YOUR GOAL —
Reproduce the items below, substituting "catalog number" for every occurrence of "catalogue / barcode" and leaving everything else unchanged.
===== DATASET EXCERPTS
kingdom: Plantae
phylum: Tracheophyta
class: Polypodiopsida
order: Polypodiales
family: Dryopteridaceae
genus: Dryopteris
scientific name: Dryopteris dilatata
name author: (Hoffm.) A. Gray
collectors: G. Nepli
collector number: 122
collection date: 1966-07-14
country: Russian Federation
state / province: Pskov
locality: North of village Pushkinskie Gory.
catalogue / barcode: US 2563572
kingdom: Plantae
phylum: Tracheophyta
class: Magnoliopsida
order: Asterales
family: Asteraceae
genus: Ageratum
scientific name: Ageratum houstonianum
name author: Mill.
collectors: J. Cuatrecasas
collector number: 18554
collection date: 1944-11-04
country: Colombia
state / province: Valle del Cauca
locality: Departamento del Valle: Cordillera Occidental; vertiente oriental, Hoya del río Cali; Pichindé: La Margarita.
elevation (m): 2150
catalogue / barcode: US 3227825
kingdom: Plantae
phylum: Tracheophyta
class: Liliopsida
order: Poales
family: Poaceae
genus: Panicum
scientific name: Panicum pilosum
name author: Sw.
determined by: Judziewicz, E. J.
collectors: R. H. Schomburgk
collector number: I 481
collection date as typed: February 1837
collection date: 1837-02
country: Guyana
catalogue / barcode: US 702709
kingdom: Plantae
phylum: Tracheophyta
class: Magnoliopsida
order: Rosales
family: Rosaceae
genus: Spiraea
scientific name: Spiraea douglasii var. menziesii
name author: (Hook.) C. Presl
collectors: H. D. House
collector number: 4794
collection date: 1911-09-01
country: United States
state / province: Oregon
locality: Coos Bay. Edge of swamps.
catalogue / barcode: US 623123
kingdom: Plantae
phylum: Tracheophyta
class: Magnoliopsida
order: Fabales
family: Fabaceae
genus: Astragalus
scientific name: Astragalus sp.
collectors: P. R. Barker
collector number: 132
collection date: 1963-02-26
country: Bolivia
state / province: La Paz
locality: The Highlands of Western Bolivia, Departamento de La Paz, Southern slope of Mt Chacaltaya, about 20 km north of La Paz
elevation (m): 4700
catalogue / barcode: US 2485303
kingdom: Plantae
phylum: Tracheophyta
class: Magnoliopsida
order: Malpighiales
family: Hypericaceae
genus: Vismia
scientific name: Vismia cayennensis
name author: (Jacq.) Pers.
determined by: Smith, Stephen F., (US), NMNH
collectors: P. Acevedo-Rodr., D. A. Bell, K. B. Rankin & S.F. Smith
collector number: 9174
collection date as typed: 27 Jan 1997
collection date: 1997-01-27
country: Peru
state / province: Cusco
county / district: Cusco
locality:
==========
EXERCISE RESPONSE —
kingdom: Plantae
phylum: Tracheophyta
class: Polypodiopsida
order: Polypodiales
family: Dryopteridaceae
genus: Dryopteris
scientific name: Dryopteris dilatata
name author: (Hoffm.) A. Gray
collectors: G. Nepli
collector number: 122
collection date: 1966-07-14
country: Russian Federation
state / province: Pskov
locality: North of village Pushkinskie Gory.
catalog number: US 2563572
kingdom: Plantae
phylum: Tracheophyta
class: Magnoliopsida
order: Asterales
family: Asteraceae
genus: Ageratum
scientific name: Ageratum houstonianum
name author: Mill.
collectors: J. Cuatrecasas
collector number: 18554
collection date: 1944-11-04
country: Colombia
state / province: Valle del Cauca
locality: Departamento del Valle: Cordillera Occidental; vertiente oriental, Hoya del río Cali; Pichindé: La Margarita.
elevation (m): 2150
catalog number: US 3227825
kingdom: Plantae
phylum: Tracheophyta
class: Liliopsida
order: Poales
family: Poaceae
genus: Panicum
scientific name: Panicum pilosum
name author: Sw.
determined by: Judziewicz, E. J.
collectors: R. H. Schomburgk
collector number: I 481
collection date as typed: February 1837
collection date: 1837-02
country: Guyana
catalog number: US 702709
kingdom: Plantae
phylum: Tracheophyta
class: Magnoliopsida
order: Rosales
family: Rosaceae
genus: Spiraea
scientific name: Spiraea douglasii var. menziesii
name author: (Hook.) C. Presl
collectors: H. D. House
collector number: 4794
collection date: 1911-09-01
country: United States
state / province: Oregon
locality: Coos Bay. Edge of swamps.
catalog number: US 623123
kingdom: Plantae
phylum: Tracheophyta
class: Magnoliopsida
order: Fabales
family: Fabaceae
genus: Astragalus
scientific name: Astragalus sp.
collectors: P. R. Barker
collector number: 132
collection date: 1963-02-26
country: Bolivia
state / province: La Paz
locality: The Highlands of Western Bolivia, Departamento de La Paz, Southern slope of Mt Chacaltaya, about 20 km north of La Paz
elevation (m): 4700
catalog number: US 2485303
kingdom: Plantae
phylum: Tracheophyta
class: Magnoliopsida
order: Malpighiales
family: Hypericaceae
genus: Vismia
scientific name: Vismia cayennensis
name author: (Jacq.) Pers.
determined by: Smith, Stephen F., (US), NMNH
collectors: P. Acevedo-Rodr., D. A. Bell, K. B. Rankin & S.F. Smith
collector number: 9174
collection date as typed: 27 Jan 1997
collection date: 1997-01-27
country: Peru
state / province: Cusco
county / district: Cusco
locality:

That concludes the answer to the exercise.